Various Types Of Cancer And Diseases example essay topic

500 words
Every time a person smokes a cigarette the y take five minutes off of their life. Of any drug in the world, tobacco is the most dangerous. It causes thousands of deaths each year including 300,000 deaths in the United States, 50,000 deaths in Britain, and 16,000 deaths in Australia (Stepney 5). Tobacco may cause various types of cancer, heart disease, and breathing problems.

Smoking not only affects the smoker but puts everyone around the smoker in danger from secondhand smoke, which "has a much higher concentration of tar, nicotine, and all the other gases that make up tobacco smoke" (Kla g 82). Therefore, smoking in public should not be allowed because it is very harmful to the smoker and the nonsmoker. Each year 160,000 men and 140,000 women die from smoke-related illnesses. For many of these people, smoking is just a hobbie or a trend, but most smokers don't realize exactly how deadly cigarettes can be.

They contain "forty-three known cancer causing chemicals", all of which can be deadly (Larson 317). One of the main chemicals in cigarettes is carbon monoxide (CO). CO takes oxygen from red blood cells, which leaves the tissues without oxygen, also (Larson 317). CO is also the poisonous gas found in car exhaust fumes.

Cigarettes also contain an addictive drug known as nicotine. Nicotine "acts on [the] adrenal glands, causing them to secrete hormones that temporarily increase blood pressure and heart rate. ". (Larson 318). After a few months or years, smokers may come to depend on nicotine and may experience many effects on the brain and the body. Cigarettes contain many other cancer causing chemicals including: ammonia, which is found in toilet cleaners, DDT, which is a pesticide that has been banned in farming, and cadmium, which is found in car batteries (Stepney 14).

All of these are poisonous and may cause various types of cancer and diseases. Many people know that smoking may lead to various types of cancer. In fact, "cigarette smoke accounts for the vast majority of deaths from lung cancer... ". (Larson 317).

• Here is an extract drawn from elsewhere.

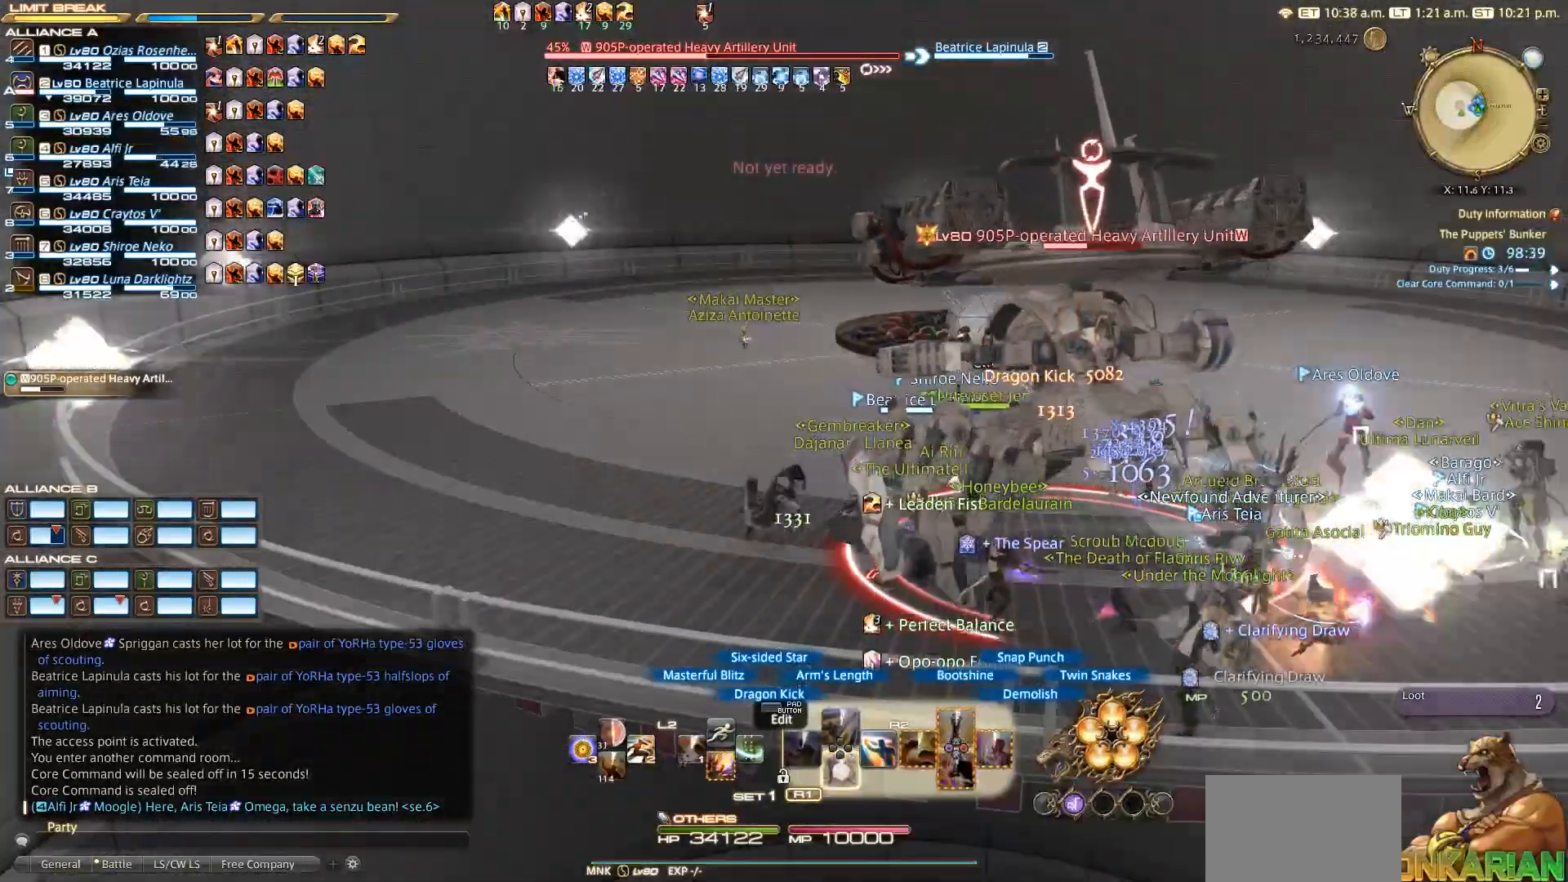
{"dt_ms": 500, "buttons": ["R2"], "left_stick": "center", "right_stick": "center", "events": []}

The risk of cancer becomes greater every time a person smokes a cigarette. Lung cancer begins when tar droplets are breathed in and land in the large tubes that take air in to the lungs. The tar irritates the lining of the air passages and chemicals in the tar damage the cells in the lining. For a while, the damage is repaired by the body, but eventually the damage can no longer be repaired. After one cell becomes cancerous, it begins to multiply. This then causes a growth, or tumor to develop and spread throughout the lungs and the entire body.

If people stopped smoknig then nine of the ten who used to smoke and who would have died from lung cancer wouldn't even get the disease.